#tapculture with David Briggs


If you’ve been to the grocery store, a local butcher or a restaurant lately, you’ve seen food prices rising. Food costs are generally up, and over the past couple years, the price of meat in particular has been especially volatile.

Before you walk straight into the weeds, let’s just say this. There are so many factors contributing to food prices rising, and we aren’t going to go into all of them here. We are going to narrow the conversation to meat, though, and even more so, to beef. 

Soon to break ground in North Platte, Nebraska, Sustainable Beef is a new, co-op hybrid, beef processing plant. It will be majority owned by cattle ranchers, who will also process a portion of their cattle through it. Walmart recently acquired a minority stake in the venture (CNBC), which sets up a reliable set of customers for its beef (The Wall Street Journal)

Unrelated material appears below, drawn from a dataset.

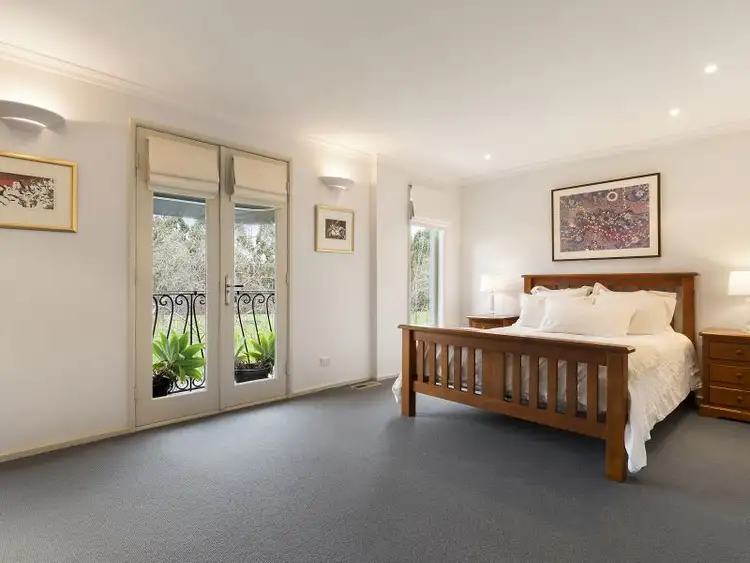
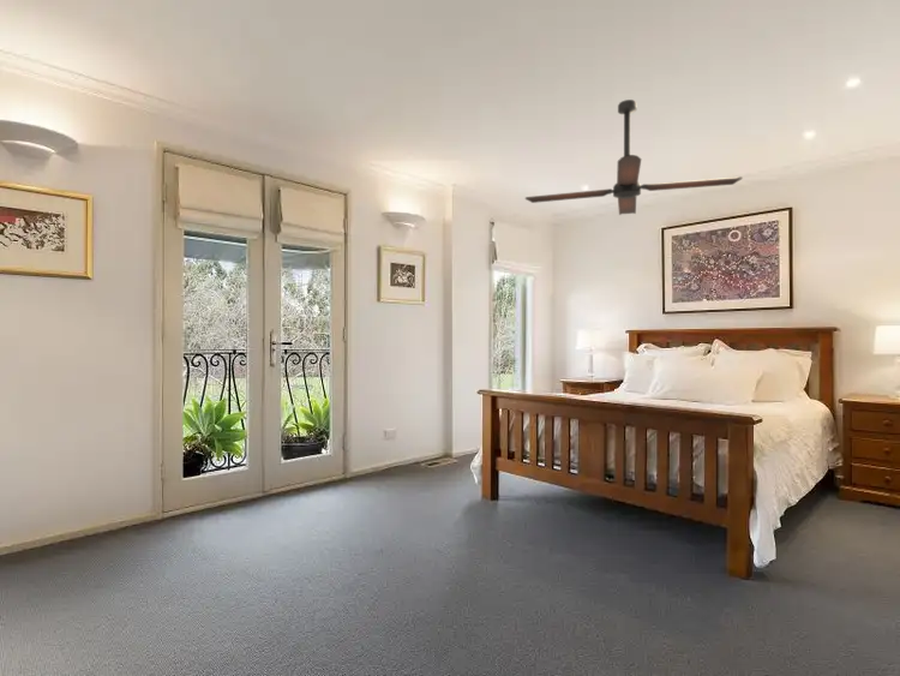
+ ceiling fan [524,98,744,216]
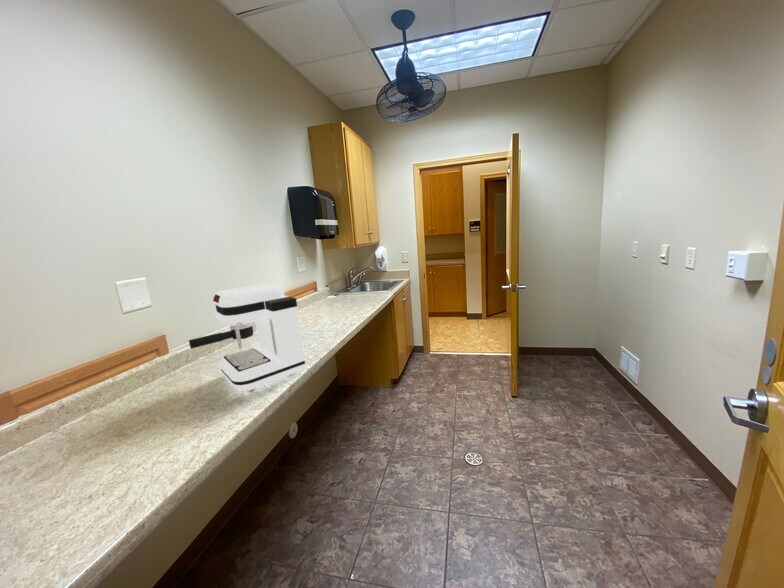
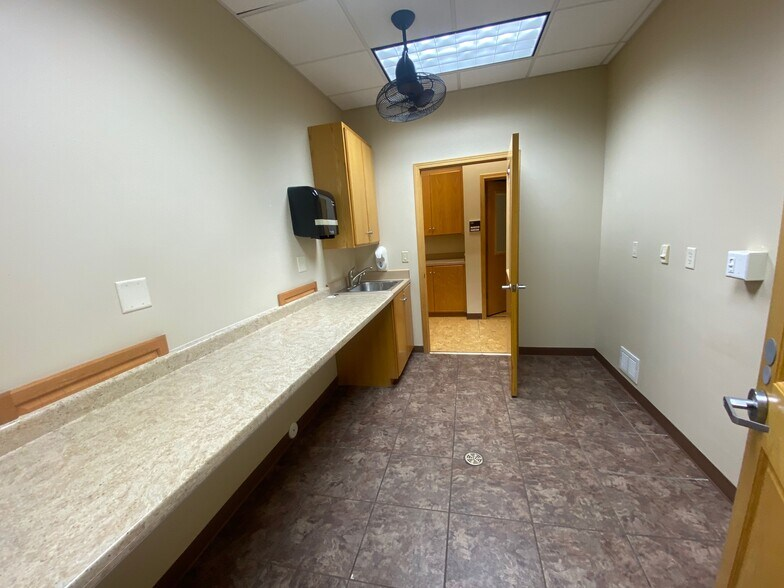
- coffee maker [188,283,307,392]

We caught up with Sustainable Beef CEO David Briggs on the events leading up to the formation of the company and the impact it will make.

What were the top factors that led Nebraska beef farmers to organize and plan toward opening a new processing plant?

We wanted the ability to control when cattle are processed. They must be harvested when ready. Our co-op hybrid model allows the owners of the cattle to process them at the facility they own and share in the profits.


How many head of cattle will Sustainable Beef process per day? 

We will process 1,500 head of cattle per day.

Will the plant process meat other than beef? 


Why North Platte? 

North Platte is perfectly positioned in cattle country. There are high-quality cow herds in the Sandhills and numerous feedlots close to North Platte. We’ll be on Interstate 80 in the center of the lower 48, which is also a huge benefit.


Describe the business relationship that you and other cattle producers currently have with the “big four” beef processors. How will Sustainable Beef improve on that experience?

All of our feedlots currently sell to the big four and will continue to sell to them in the future. Sustainable Beef will most likely handle 25 to 50 percent of a feedlot’s cattle per year. Our entry into the market provides good risk management for all parties involved.


What benefits does the Sustainable Beef model offer to the end consumer? 

The main benefit is consistently high-quality beef that they can purchase at their local Walmart.


How will the plant itself be environmentally sustainable? 

We will have the most current technology in the plant and will work intimately with our cattle supply to confirm we are consistently raising our animals and crops in a sustainable manner.

We’ll be watching as plant construction begins and Sustainable Beef gets up and running. This company’s story is proof that the Heartland of America is still the frontier of big ideas, just as it always has been.